Мы обратились к ряду российских и занимающихся Россией социологов и политологов с просьбой ответить на вопрос: существует ли «низовая модернизация» в России, т.е. процесс социальных изменений, не направляемых сверху, а вырастающих из изменений экономических и технологических условий повседневности и в свою очередь определяющих сдвиги в наборе потребностей, предпочтений, повседневных социальных практик или даже превалирующих ценностей? В чем она проявляет себя и каковы ее границы?
В конечном итоге нас интересует не догматический ответ на поставленный теорией модернизации вопрос — да или нет? — а качественные характеристики процесса. Российское общество меняется, эти изменения могут выглядеть разнонаправленными, разноскоростными, ограниченными и даже поверхностными. С другой стороны, непрерывность накапливающихся периферийных изменений, как правило, и становится причиной крутых сломов, ведущих к изменению фундаментальных институтов и сформированных ими социальных порядков. Иначе, вообще, каким образом такие сломы могли бы происходить? Конечно, и в этом случае направление изменений не является предзаданным и непреложным. Как пишут в своей книге уже упоминавшиеся Асемоглу и Робинсон, «точка перелома подобна обоюдоострому мечу, удар которого может резко повернуть траекторию развития страны как в одну, так и в другую сторону». (О нелинейной «механике» таких переломов смотри также текст Дэниела Трейсмана ниже.)
В первом (устном) туре экспертной дискуссии, материалы которой помещены ниже, мнения казались едва ли не противоположными: разные исследовательские ракурсы давали, казалось, совершенно различную картину российского общества. Однако в окончательном, письменном виде позиции экспертов оказались не схожими, но описывающими, безусловно, картину одного и того же общества и один и тот же круг феноменов, это общество характеризующих. Хотя интерпретируются эти феномены по-разному.
Почти все участники дискуссии фиксируют в массовых представлениях, установках и практиках россиян наличие как бы двух разных зон.

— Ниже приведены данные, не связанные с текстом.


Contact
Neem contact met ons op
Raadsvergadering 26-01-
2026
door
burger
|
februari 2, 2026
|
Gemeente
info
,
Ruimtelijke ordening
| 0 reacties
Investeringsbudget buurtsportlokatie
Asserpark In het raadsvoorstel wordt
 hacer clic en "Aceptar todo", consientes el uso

Первая связана с решением личных задач, выстраиванием личного круга общения и социализации. И здесь превалируют динамизм, стремление овладеть новыми практиками, технологиями, рационализация и разнообразие, что в целом (с некоторыми оговорками) может ассоциироваться с вектором модернизации. Вторая же связана с государством, его институтами и символической сферой в целом, и здесь, наоборот, довлеют некоторая замороженность, обращение к прошлому как источнику нормы и настороженность в отношении нового, традиционность или подчеркнутый эскапизм — нежелание вдаваться в политические дискуссии и конфронтацию с этими комплексами ценностей. Отношения между этими сферами крайне неоднозначны. Люди могут активно усваивать практики и нормы эмансипации, с удовольствием пользоваться их преимуществами и одновременно декларировать приверженность традиционалистскому идеалу (см. текст Марии Волькенштейн).

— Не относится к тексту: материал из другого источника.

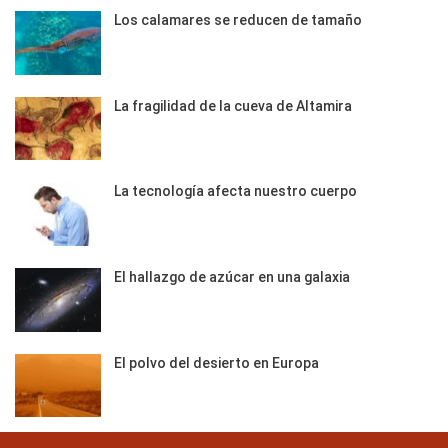
Los calamares se reducen de tamaño
La fragilidad de la cueva de Altamira
La tecnología afecta nuestro cuerpo
El hallazgo de azúcar en una galaxia
El polvo del desierto en Europa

Авторы по-разному интерпретируют этот дуализм. Лев Гудков видит здесь свидетельство внешнего, поверхностного характера «модернизационного блока», Владимир Магун — проявление общей установки прагматического индивидуализма, свидетельствующего о «разгосударствлении» посттоталитарного человека, Элла Панеях — признаки «бегства» новой, постмодерной социальности от государства и связанных с ним институтов высокого модерна. Различие интерпретаций подводит и к разному пониманию возможных сценариев исхода этой битвы слона и кита — модернизации повседневности и институционального наследия государства, — которую мы имеем возможность наблюдать и анализировать практически онлайн. Взгляд Льва Гудкова отчасти напоминает о «порочном круге» Асемоглу–Робинсона, а взгляд Эллы Панеях определенно намекает на неизбежность будущего торжества «текучей современности».
Так или иначе, мы действительно, кажется, имеем дело с ключевым вопросом, разрешение которого определит траектории социальной и политической эволюции России и не только России, и делаем лишь первые шаги в поисках ответа на него.